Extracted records
+ + + +

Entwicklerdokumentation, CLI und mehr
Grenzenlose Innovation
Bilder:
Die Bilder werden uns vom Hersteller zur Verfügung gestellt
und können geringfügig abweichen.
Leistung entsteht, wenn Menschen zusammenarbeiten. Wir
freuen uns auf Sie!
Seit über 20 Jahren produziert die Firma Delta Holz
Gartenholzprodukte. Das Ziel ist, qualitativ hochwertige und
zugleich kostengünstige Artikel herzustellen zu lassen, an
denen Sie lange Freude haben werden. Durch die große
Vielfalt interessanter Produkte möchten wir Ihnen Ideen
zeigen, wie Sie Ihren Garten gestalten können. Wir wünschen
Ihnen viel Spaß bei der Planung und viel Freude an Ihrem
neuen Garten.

+ + + +

WORK ORDER: Could each line above be retyped exactly?

SOLUTION TO THIS PROBLEM:
Entwicklerdokumentation, CLI und mehr
Grenzenlose Innovation
Bilder:
Die Bilder werden uns vom Hersteller zur Verfügung gestellt
und können geringfügig abweichen.
Leistung entsteht, wenn Menschen zusammenarbeiten. Wir
freuen uns auf Sie!
Seit über 20 Jahren produziert die Firma Delta Holz
Gartenholzprodukte. Das Ziel ist, qualitativ hochwertige und
zugleich kostengünstige Artikel herzustellen zu lassen, an
denen Sie lange Freude haben werden. Durch die große
Vielfalt interessanter Produkte möchten wir Ihnen Ideen
zeigen, wie Sie Ihren Garten gestalten können. Wir wünschen
Ihnen viel Spaß bei der Planung und viel Freude an Ihrem
neuen Garten.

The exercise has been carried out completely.